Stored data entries
⁂

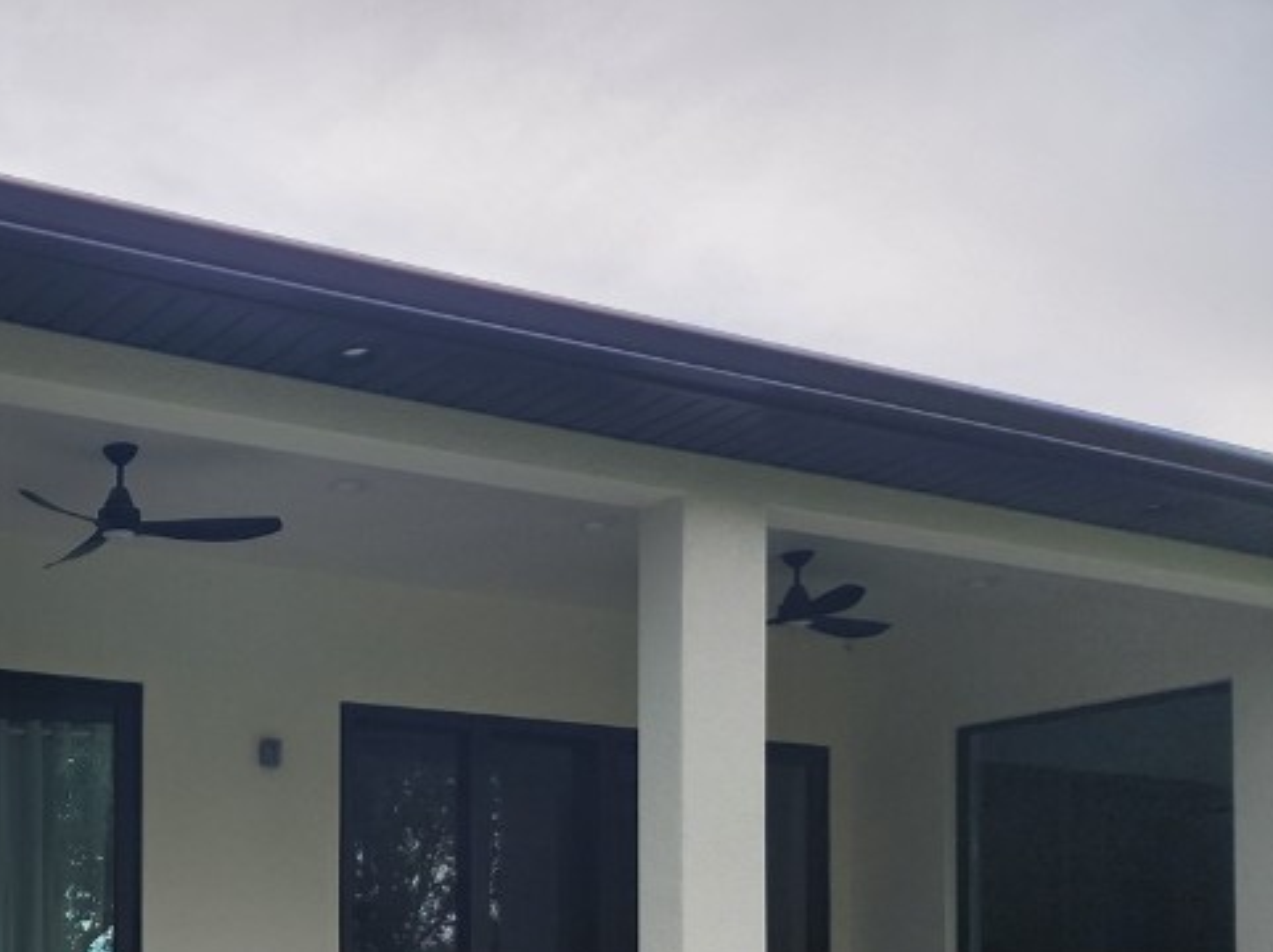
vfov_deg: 27.6
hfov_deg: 34.6
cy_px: 989
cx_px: -64
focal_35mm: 49
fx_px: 1801
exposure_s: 1/180
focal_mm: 6.4
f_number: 1.8
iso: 20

⁂

Your output should be the lines from the one with "hfov_deg: 34.6" through the end of the records above, copied exactly.

■ **Response below**:
hfov_deg: 34.6
cy_px: 989
cx_px: -64
focal_35mm: 49
fx_px: 1801
exposure_s: 1/180
focal_mm: 6.4
f_number: 1.8
iso: 20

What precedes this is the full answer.